■ **Task requirements**: In the entries below, every line with the string "Fiction" is to be reported.

■ **Records to process**:
- - - - - - -

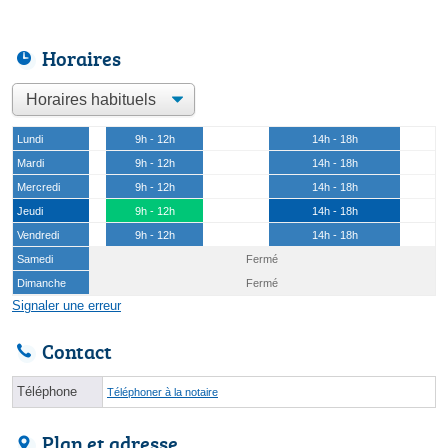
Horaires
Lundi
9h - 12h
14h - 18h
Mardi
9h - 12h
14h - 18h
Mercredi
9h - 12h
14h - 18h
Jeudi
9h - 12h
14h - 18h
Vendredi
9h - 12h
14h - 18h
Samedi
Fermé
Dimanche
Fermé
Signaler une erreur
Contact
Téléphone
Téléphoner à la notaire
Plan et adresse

- - - - - - -

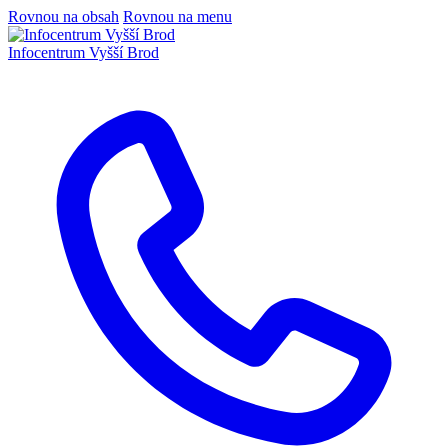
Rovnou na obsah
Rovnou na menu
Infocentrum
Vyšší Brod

- - - - - - -

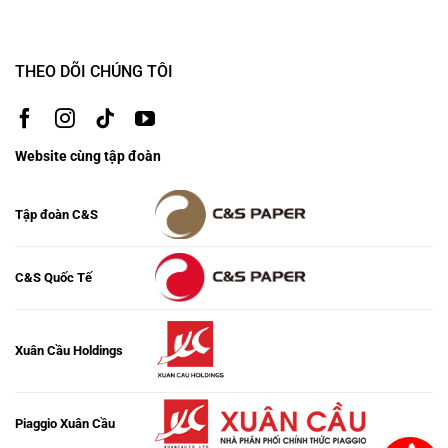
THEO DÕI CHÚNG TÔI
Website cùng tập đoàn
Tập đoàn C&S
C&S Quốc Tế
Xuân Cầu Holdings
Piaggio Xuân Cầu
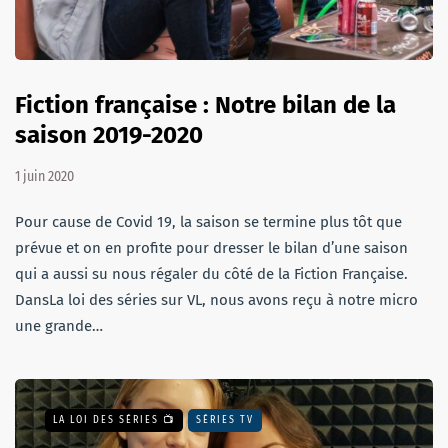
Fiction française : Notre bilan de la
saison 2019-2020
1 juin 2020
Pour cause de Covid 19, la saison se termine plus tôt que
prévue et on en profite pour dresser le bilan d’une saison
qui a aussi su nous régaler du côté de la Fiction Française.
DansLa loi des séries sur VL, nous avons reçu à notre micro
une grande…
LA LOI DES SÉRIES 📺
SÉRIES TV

- - - - - - -

■ **Exercise response**:
Fiction française : Notre bilan de la
qui a aussi su nous régaler du côté de la Fiction Française.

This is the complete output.